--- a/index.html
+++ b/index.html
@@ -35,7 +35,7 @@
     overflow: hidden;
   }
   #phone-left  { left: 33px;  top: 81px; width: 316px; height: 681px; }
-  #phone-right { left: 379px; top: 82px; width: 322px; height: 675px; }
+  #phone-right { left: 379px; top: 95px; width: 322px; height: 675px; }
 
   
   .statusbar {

:::

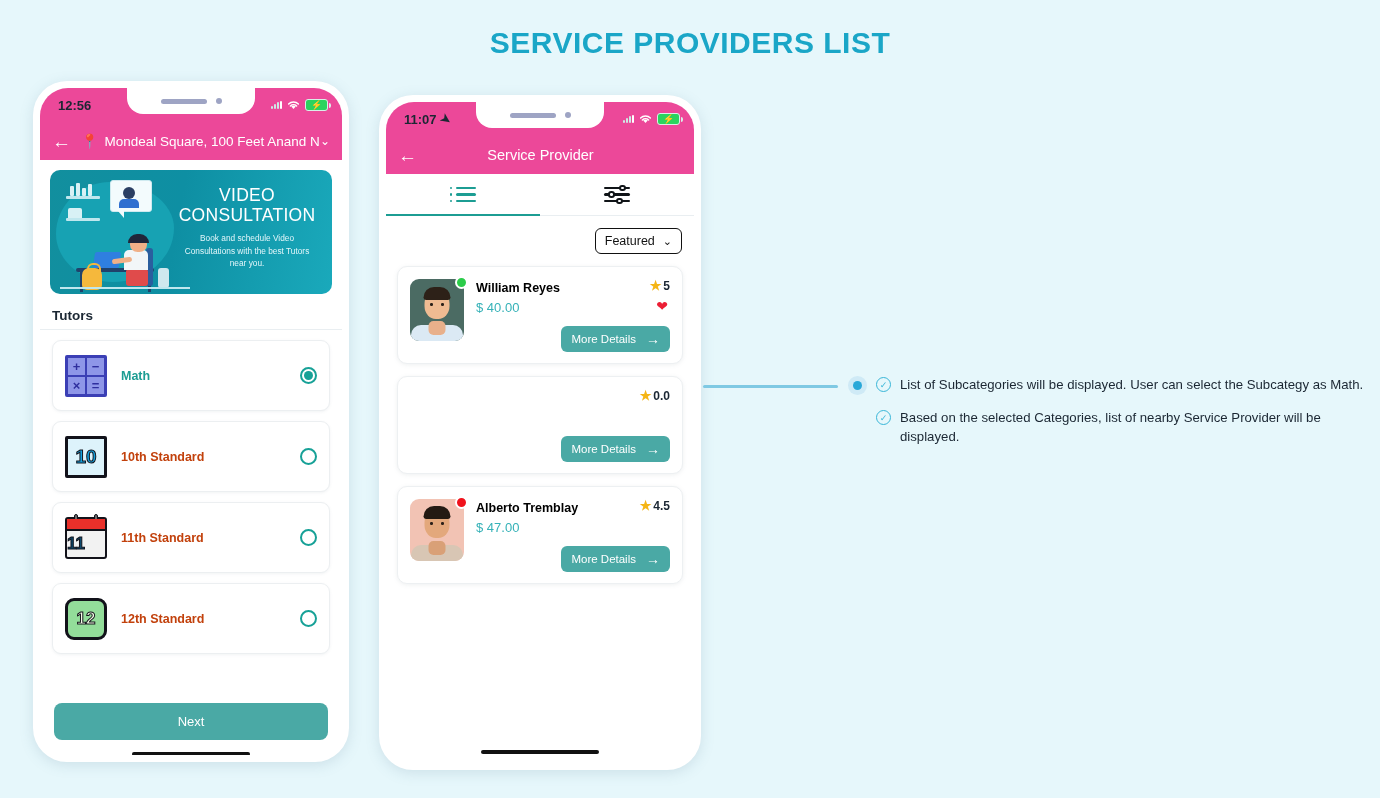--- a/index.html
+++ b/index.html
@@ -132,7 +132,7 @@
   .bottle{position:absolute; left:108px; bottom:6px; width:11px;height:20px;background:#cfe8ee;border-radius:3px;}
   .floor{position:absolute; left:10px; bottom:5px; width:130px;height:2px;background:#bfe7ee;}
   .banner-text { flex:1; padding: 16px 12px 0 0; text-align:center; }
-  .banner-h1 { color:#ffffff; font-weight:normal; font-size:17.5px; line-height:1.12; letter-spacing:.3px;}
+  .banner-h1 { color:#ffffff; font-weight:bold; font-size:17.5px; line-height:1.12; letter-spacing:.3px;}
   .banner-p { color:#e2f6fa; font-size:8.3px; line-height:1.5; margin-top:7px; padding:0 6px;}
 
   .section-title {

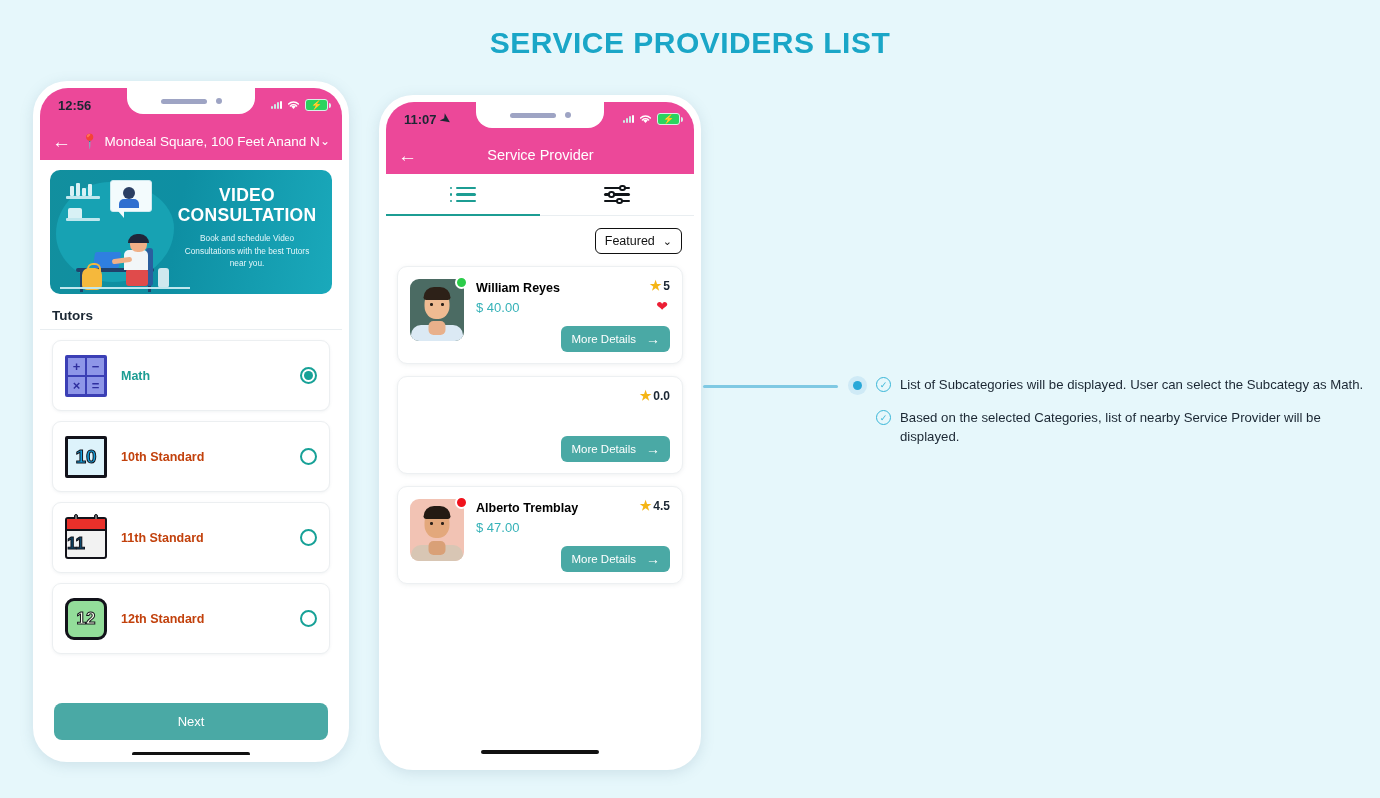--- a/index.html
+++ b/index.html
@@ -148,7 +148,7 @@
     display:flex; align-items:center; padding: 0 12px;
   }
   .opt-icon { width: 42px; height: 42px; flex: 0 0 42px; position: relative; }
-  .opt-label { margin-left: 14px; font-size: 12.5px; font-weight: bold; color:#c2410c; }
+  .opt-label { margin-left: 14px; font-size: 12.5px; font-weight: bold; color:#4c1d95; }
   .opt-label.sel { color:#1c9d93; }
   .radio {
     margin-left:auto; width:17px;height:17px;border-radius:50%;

:::

» GOAL OF THE EXERCISE:
Look above for the line containing "font-weight: bold; color:#4c1d95;" and the line containing "margin-left:auto; width:17px;height:17px;border-radius:50%;". Transcribe both, with the lines between them, exactly.

» SOLUTION FOR THIS EXERCISE:
+  .opt-label { margin-left: 14px; font-size: 12.5px; font-weight: bold; color:#4c1d95; }
   .opt-label.sel { color:#1c9d93; }
   .radio {
     margin-left:auto; width:17px;height:17px;border-radius:50%;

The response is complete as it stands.